His sister, Roseanne Sylvester, said Marshall suffered from kidney failure, which she linked to anti-rejection drugs he had been taking following a double lung transplant six years ago.

“It was very peaceful,” she said about his final moments in the intensive care unit, where he was surrounded by relatives.

Marshall’s nephew Glen Gould also wrote of his death in a statement posted on his Facebook site, referring to his uncle by his nickname, Junior.

“Thank all of you for your thoughts and prayers.

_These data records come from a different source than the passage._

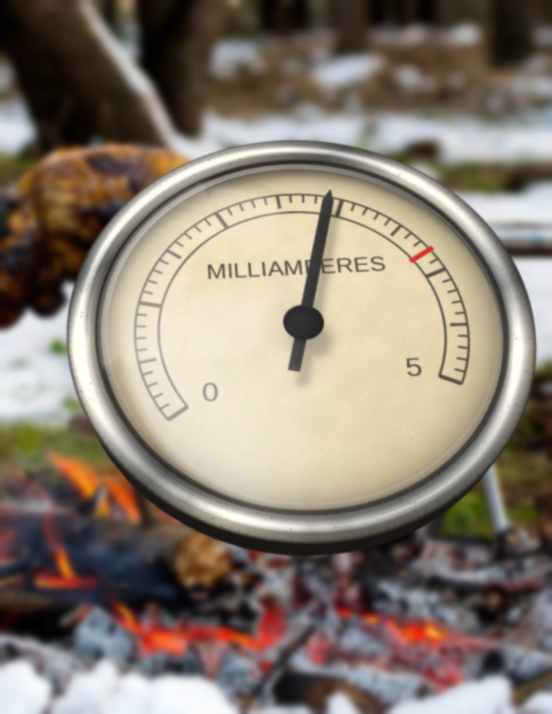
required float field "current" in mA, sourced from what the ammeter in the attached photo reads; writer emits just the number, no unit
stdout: 2.9
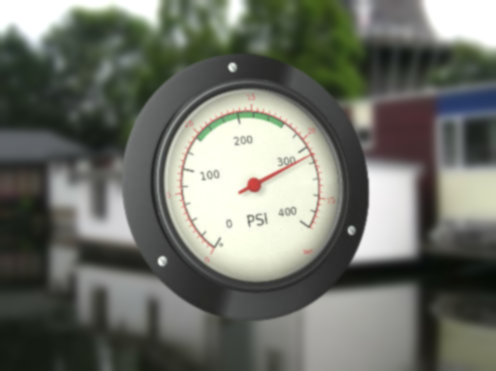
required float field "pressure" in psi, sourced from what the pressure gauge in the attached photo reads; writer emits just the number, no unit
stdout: 310
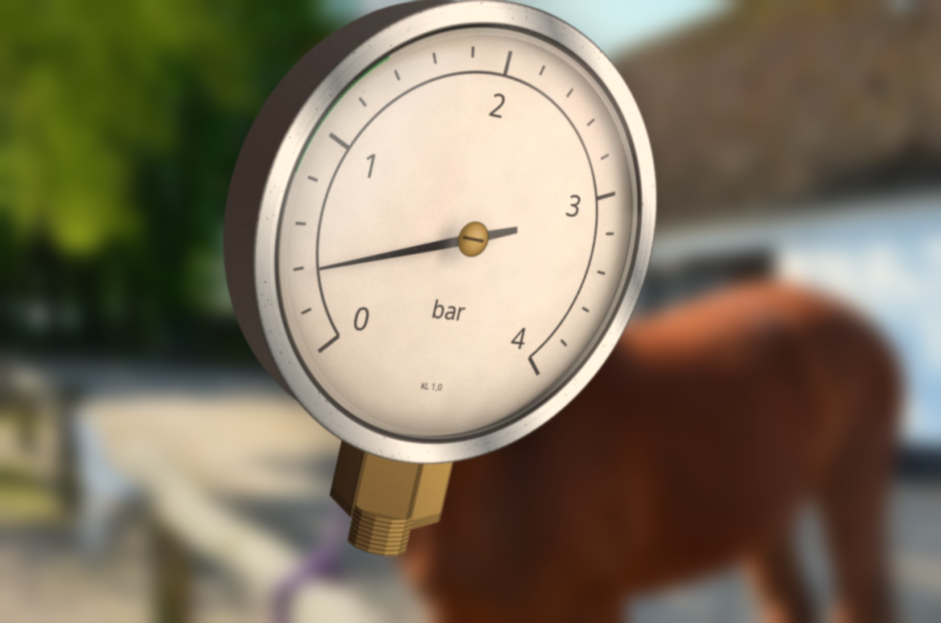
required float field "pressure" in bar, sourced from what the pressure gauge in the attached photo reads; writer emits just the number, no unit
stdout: 0.4
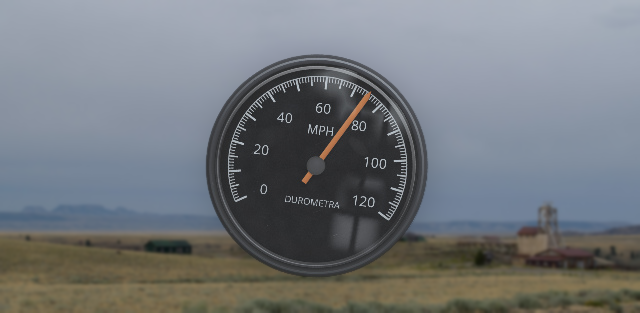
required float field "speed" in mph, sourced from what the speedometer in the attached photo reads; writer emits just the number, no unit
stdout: 75
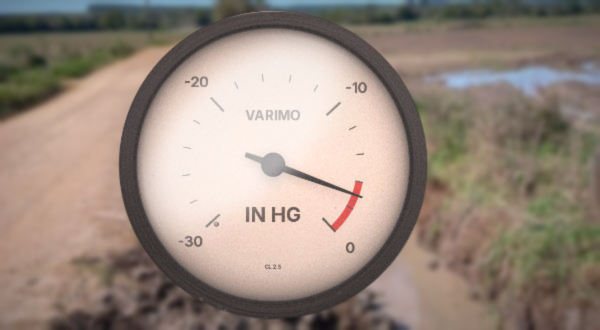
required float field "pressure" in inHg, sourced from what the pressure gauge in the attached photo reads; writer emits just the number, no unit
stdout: -3
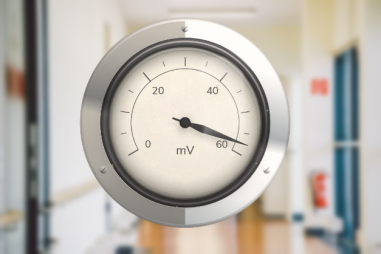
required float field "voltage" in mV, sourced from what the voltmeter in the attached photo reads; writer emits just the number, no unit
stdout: 57.5
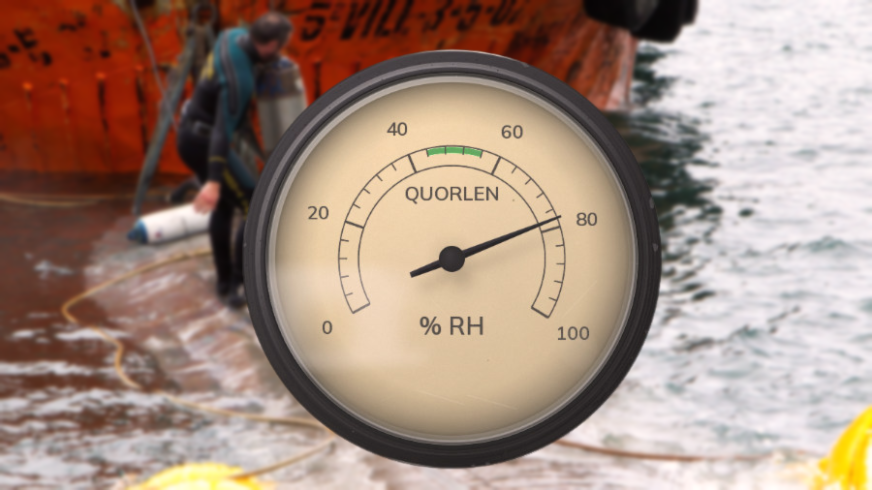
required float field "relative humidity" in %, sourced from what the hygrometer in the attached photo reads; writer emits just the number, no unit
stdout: 78
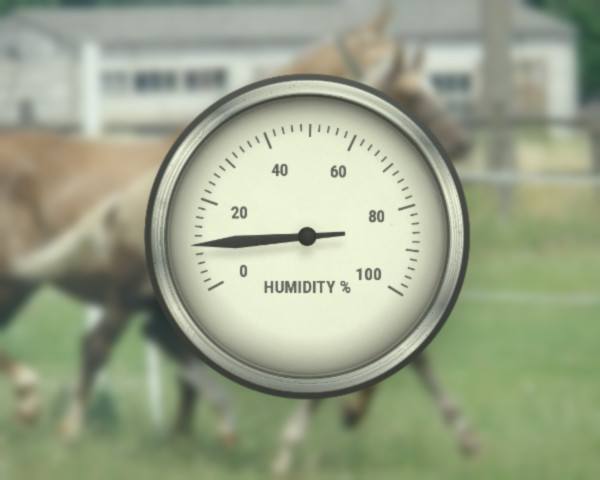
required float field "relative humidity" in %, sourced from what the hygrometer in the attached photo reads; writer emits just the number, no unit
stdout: 10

My uncle Jr. passed away peacefully surrounded by family,” the post said.

Marshall spent much of his youth in prison after being convicted — at age 17 — of murder in the 1971 stabbing death of Sandy Seale in Sydney.

He was released in 1982 and was acquitted in 1983.

Roy Ebsary, who bragged of having a prowess with knives, was eventually convicted of manslaughter in Seale’s death and spent a year in jail.

In 1990, Marshall was finally exonerated in the report of a royal commission into the wrongful conviction.

The inquiry concluded that Marshall was a victim of racism and incompetence, and it said the Nova Scotia justice system failed him.

The seven-volume report pointed the finger at police, judges, Marshall’s original defence lawyers, Crown lawyers and bureaucrats.

“The criminal justice system failed Donald Marshall Jr. at virtually every turn from his arrest and wrongful conviction for murder in 1971 up to and even beyond his acquittal by the Court of Appeal in 1983,” said the report.

Even though he was declared not guilty, the Appeal Court said he contributed in large measure to his own conviction, and that any miscarriage of justice was more apparent than real.

After turning the report over to the Nova Scotia cabinet, commission head Alex Hickman, then chief justice of the Newfoundland Supreme Court, said: “I really hope that at long last one Donald Marshall Jr. will stand high in the eyes of Nova Scotians, where he deserves to stand.”

Marshall — one of 13 children of Caroline and Donald Marshall Sr., once the grand chief of the Mi’kmaq nation — would also come to be known as a champion of native rights.

A second, high-profile legal case involved Marshall’s 1996 conviction for catching and selling eels out of season, and without a licence.

In 1999, the Supreme Court of Canada upheld a centuries-old treaty between Mi’kmaq natives and the British Crown in acquitting Marshall.

The high court ruling also confirmed that Mi’kmaq and Maliseet in New Brunswick and Nova Scotia have the right to earn a moderate livelihood from hunting, fishing and gathering.

Sylvester said her soft-spoken brother had a sense of accomplishment about the decision, even though he had great reluctance to take on the court challenge and thrust himself back in the spotlight.

“I think he was proud because he knew he did it for his people,” she said. “He didn’t do a lot of fishing after that, but he knew all the reserves would benefit from it and he was happy for that.”

Marshall also found himself in court for other reasons over the years, including a recent case involving charges of assaulting and threatening his wife, Colleen D’Orsay.

That matter was scheduled to return to court later this month to deal with his lawyer’s allegation that the legal process was abused after Marshall pleaded not guilty to some charges in the case.

Defence lawyer Daniel Burman had said he would be seeking a stay of charges on the basis that the prosecution had contravened the notions of justice in the Charter of Rights.